I was at Ithaca College in 1980, living in Terrace 6B when a Delta Kappa pledge died, drunk and doing exercises in a steam room. Delta Kappa, who had Terrace 6B as their slated housing, bullied all of the us who did not pledge and promoted a culture of drunken meanness. Tragically, another student, a football player nicknamed Rhino who lived in Terrace 6A died while playing frisbee on the grassy area outside the Ter., Apartments.

I left Ithaca, as a sophomore six months later.

26 07 2010
Sam

I was surprised to find this blog post, and I’ll admitted appreciative that you’ve done some research and presented dialogue on a subject which, frustratingly, is avoided by the majority of the IC community and the public.

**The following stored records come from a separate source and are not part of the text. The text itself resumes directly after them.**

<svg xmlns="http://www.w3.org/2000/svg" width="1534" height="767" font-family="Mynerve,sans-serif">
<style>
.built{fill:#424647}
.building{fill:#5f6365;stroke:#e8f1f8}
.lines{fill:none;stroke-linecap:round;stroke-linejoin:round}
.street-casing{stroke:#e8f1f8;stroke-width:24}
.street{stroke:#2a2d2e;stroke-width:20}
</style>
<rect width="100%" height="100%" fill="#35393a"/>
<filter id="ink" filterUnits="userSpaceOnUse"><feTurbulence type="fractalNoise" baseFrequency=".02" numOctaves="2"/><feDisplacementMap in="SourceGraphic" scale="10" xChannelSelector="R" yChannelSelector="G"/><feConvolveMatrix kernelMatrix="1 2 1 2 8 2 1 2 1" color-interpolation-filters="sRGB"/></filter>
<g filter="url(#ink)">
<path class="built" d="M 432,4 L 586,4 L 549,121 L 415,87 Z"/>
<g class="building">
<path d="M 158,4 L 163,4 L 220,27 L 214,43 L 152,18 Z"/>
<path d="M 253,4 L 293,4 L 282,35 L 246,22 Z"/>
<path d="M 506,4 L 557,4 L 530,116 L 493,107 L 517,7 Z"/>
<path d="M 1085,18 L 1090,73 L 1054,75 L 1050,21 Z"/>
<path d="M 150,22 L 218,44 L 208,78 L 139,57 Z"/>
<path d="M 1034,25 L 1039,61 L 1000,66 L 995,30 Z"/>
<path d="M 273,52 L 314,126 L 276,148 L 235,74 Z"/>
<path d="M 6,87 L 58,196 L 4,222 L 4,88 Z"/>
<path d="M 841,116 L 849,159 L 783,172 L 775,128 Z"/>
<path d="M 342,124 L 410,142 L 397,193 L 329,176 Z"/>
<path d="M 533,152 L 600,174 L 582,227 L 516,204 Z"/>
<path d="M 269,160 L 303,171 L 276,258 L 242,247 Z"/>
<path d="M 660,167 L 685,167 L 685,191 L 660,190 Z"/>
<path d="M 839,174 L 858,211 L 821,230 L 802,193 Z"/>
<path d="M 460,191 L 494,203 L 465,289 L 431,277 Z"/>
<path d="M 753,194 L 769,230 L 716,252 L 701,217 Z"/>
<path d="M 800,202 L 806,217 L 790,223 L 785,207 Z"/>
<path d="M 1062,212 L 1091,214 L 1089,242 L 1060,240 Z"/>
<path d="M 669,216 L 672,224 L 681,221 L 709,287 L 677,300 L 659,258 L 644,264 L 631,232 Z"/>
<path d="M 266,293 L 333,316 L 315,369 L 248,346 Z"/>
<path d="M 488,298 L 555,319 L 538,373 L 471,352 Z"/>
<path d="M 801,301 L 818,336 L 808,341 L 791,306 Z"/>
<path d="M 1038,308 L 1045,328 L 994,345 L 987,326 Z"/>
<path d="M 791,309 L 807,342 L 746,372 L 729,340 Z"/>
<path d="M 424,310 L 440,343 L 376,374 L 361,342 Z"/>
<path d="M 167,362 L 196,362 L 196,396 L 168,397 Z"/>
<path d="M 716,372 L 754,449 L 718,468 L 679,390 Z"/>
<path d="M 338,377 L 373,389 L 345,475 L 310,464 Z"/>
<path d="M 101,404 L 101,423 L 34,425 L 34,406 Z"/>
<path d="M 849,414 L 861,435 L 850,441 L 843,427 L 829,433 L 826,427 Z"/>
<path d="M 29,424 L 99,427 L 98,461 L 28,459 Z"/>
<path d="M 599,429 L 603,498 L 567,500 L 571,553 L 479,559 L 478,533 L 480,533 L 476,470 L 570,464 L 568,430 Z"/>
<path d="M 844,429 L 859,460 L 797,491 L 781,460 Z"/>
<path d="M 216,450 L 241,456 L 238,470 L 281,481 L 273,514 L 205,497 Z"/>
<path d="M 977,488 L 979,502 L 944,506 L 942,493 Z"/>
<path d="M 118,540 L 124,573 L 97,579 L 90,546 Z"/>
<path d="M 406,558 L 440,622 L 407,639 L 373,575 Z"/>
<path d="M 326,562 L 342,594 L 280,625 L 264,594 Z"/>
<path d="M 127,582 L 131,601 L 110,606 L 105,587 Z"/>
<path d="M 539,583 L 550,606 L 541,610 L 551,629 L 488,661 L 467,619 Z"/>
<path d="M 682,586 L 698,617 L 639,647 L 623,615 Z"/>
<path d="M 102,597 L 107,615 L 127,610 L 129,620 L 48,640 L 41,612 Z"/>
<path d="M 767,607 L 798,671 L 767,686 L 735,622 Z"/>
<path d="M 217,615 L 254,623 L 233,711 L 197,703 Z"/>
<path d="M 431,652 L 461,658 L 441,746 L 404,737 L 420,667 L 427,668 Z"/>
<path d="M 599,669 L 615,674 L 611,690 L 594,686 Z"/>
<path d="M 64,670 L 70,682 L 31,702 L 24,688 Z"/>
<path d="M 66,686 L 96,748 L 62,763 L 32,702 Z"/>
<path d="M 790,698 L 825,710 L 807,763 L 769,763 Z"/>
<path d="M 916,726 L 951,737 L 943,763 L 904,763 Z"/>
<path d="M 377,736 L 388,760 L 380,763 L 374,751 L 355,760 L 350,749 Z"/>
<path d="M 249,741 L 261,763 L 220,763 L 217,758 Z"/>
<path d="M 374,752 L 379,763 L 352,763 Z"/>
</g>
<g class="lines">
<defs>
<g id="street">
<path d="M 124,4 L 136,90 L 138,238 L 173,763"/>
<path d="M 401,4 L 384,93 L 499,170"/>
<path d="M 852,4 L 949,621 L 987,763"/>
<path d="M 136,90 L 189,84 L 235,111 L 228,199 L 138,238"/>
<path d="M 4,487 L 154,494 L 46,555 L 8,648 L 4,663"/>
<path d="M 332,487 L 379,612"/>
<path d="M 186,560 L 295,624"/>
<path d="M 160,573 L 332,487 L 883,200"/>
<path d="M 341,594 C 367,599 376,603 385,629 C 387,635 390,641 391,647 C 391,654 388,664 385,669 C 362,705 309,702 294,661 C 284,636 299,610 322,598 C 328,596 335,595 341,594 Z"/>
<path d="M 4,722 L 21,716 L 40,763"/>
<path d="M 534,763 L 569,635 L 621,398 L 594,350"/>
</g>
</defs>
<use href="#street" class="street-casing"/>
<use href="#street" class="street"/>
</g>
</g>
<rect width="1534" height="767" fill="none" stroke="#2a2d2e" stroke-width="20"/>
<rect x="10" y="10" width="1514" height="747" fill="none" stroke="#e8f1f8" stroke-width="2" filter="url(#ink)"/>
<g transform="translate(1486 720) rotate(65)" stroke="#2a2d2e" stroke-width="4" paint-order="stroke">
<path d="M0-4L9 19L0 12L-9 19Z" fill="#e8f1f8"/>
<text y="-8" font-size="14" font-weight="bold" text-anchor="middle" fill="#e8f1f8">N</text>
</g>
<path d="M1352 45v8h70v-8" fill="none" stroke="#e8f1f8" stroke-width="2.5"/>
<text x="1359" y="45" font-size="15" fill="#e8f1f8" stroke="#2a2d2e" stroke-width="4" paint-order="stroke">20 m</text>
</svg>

As for the statement that “most of the IC students think they’re stupid or haven’t heard of them”, all I can encourage is for people to use their brains – any organization, wherever it is located, is a group of individuals working towards a common goal. If you don’t personally know any of the individuals, or their goal, then it is not really fair to make a judgement based on a simple attitude passed through rumor, or concretely “yeah, I heard they’re stupid”. It makes more sense to remain neutral until you ever run into a member of the organization yourself.

As for hazing and “frat boy partying”, that’s what the sports teams at Ithaca and the greek houses at Cornell are for, in my anecdotal experience.